The merger will provide higher pricing power in advertising, especially for Inox. PVR and Inox will also be in a position to raise rates further given they have some of the best locations in major urban centers, point analysts.

But, there are various risks ahead, a key being getting regulatory approvals. Even in the significantly smaller deal between PVR and DT Cinemas, some screens had to be divested for it to get a green light from the Competition Commission of India, pointed Pai.

If this rule is applied here, then both PVR and Inox may have to give up some screens in major metros like Mumbai and Delhi, he feels.

Furthermore, given that this industry has just few players, and the growth potential for India’s cinema industry is immense given rising aspirations of India’s middle class, many new players could yet be interested in entering the fray.

Kanakia Group, the past owner of Cinemax, has already announced its re-entry in the sector under a new entity Cineline, starting next financial year.

More importantly though, the threat from deep-pocketed OTT platforms looms large, something that even the management of the two companies has acknowledged.

Streaming platforms gained huge traction amid the pandemic.

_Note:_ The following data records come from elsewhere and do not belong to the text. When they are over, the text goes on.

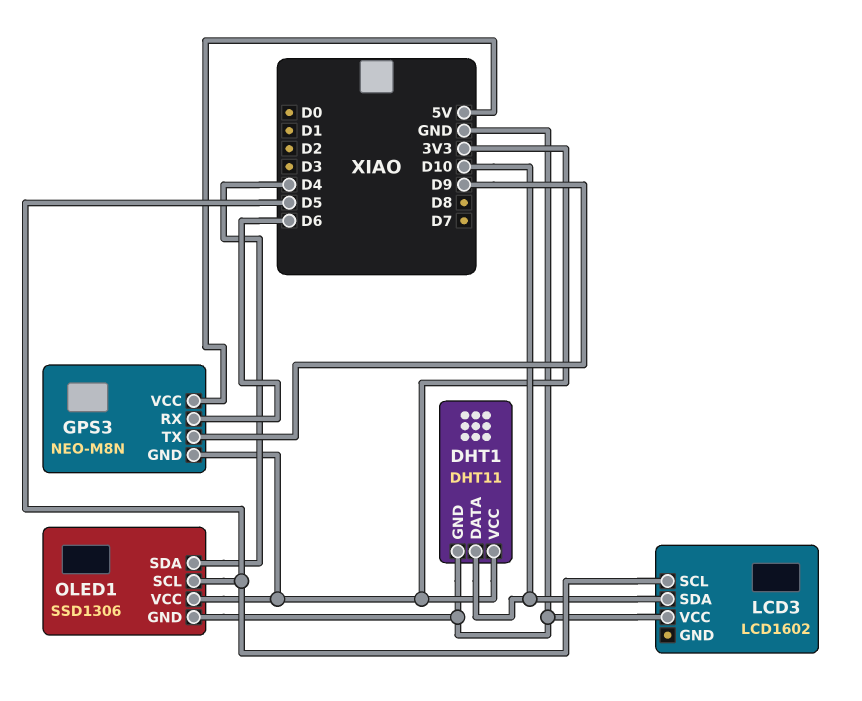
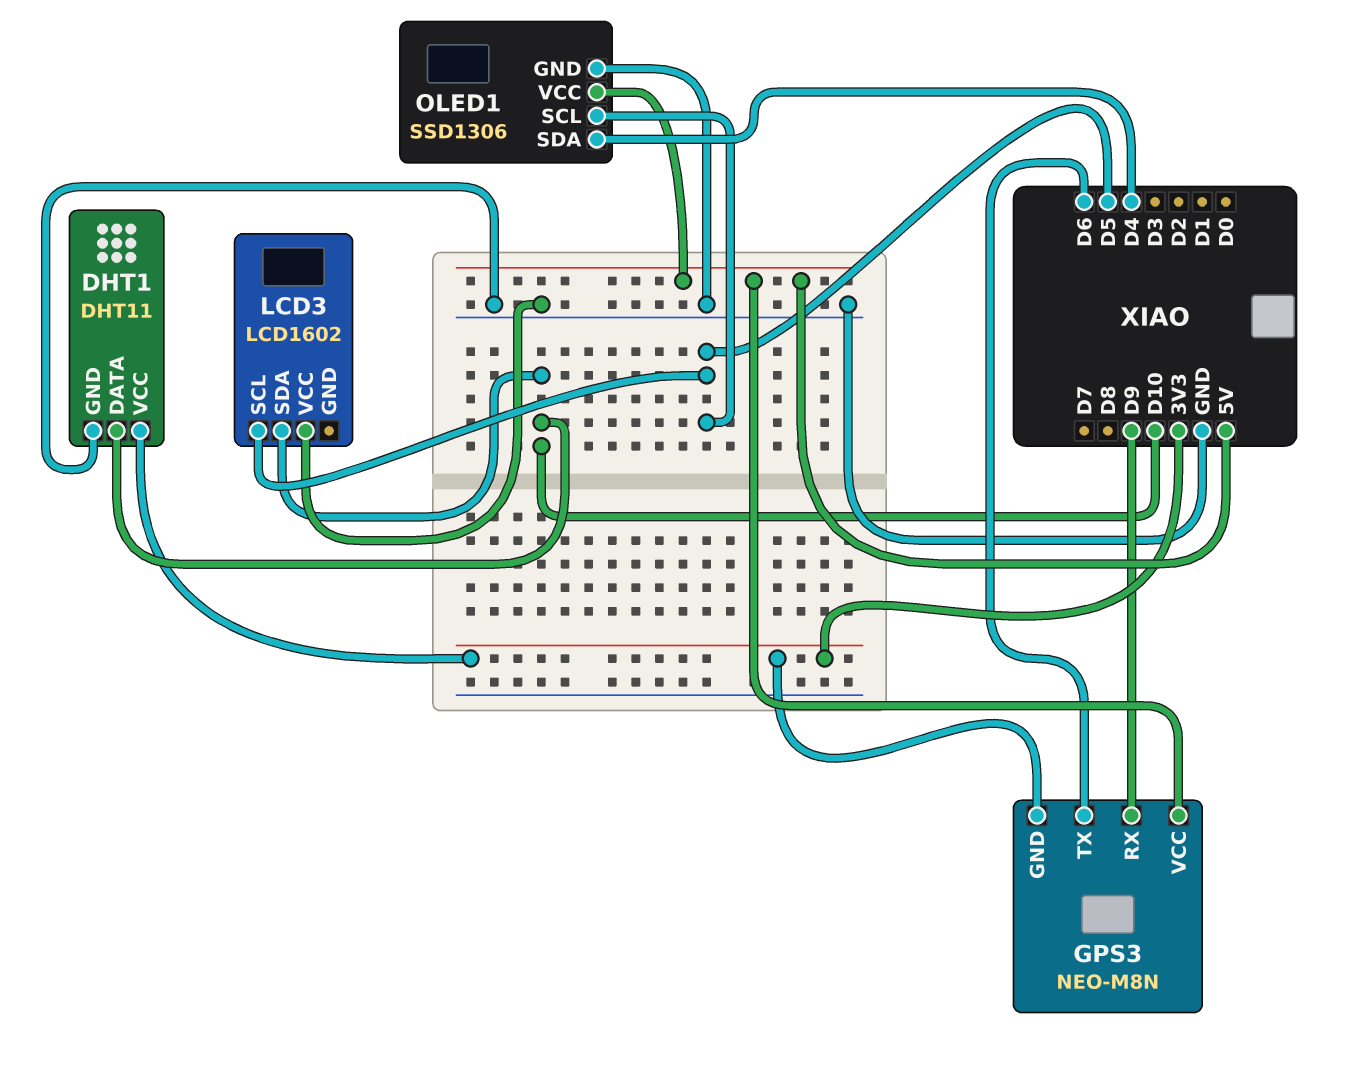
GPS3 pin RX: D6 -> D9
GPS3 pin TX: D9 -> D6
OLED1 pin VCC: 3V3 -> 5V

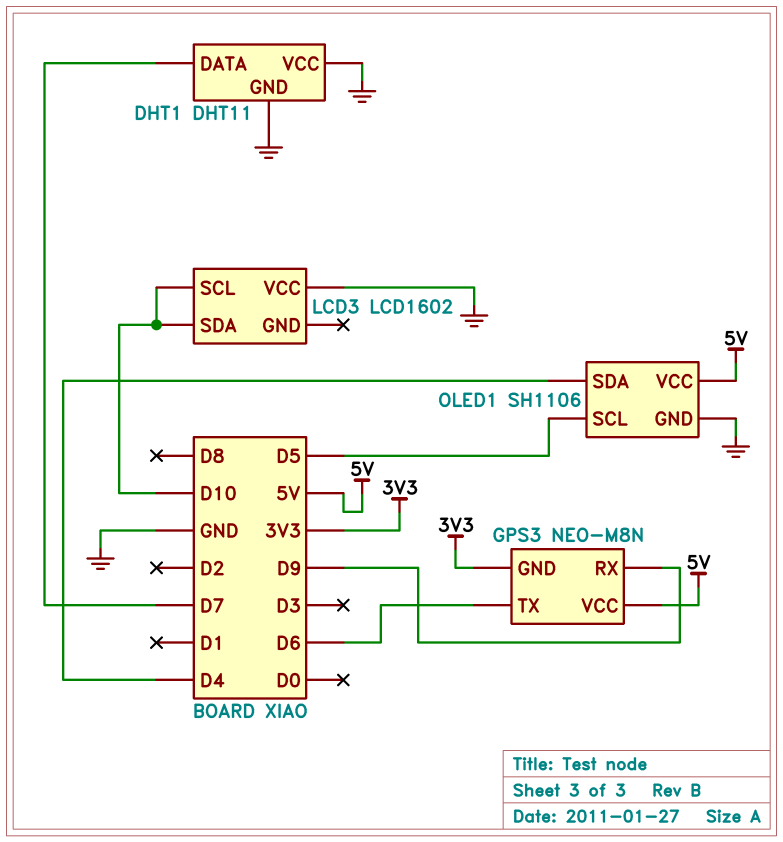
DHT1 pin DATA: D10 -> D7
DHT1 pin VCC: 3V3 -> GND
LCD3 pin SCL: D5 -> D10
OLED1: SSD1306 -> SH1106

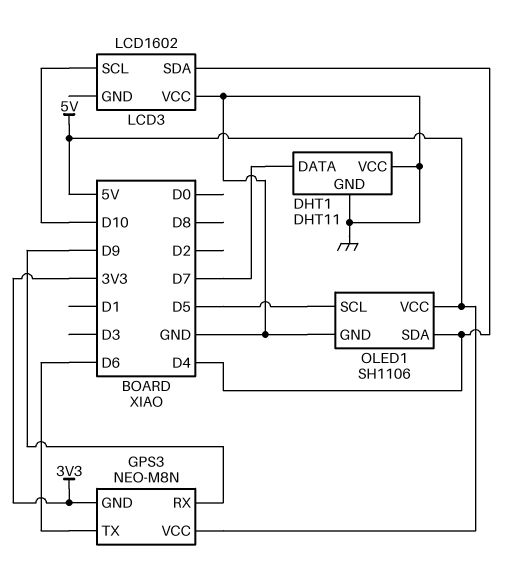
LCD3 pin SDA: D10 -> D4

With the onset of OTT platforms, the time horizon between a movie’s theatrical release and subsequent availability on other platforms has come down significantly.  If the trend continues and OTTs continue to see good traction, it will have an impact on occupancies at cinema halls and screen-level profitability metrics.

“OTT platforms pose a risk of shrinking the exclusive period, softening occupancies, and lower screen economics,” said Shakir of Motilal Oswal.

In totality, India’s cinema industry has close to 9,500 screens, while neighbouring China has close to 70,000. PVR and Inox will be hoping joining hands together will help them scale up more rapidly and cement their leadership position in this under penetrated, but growing, industry.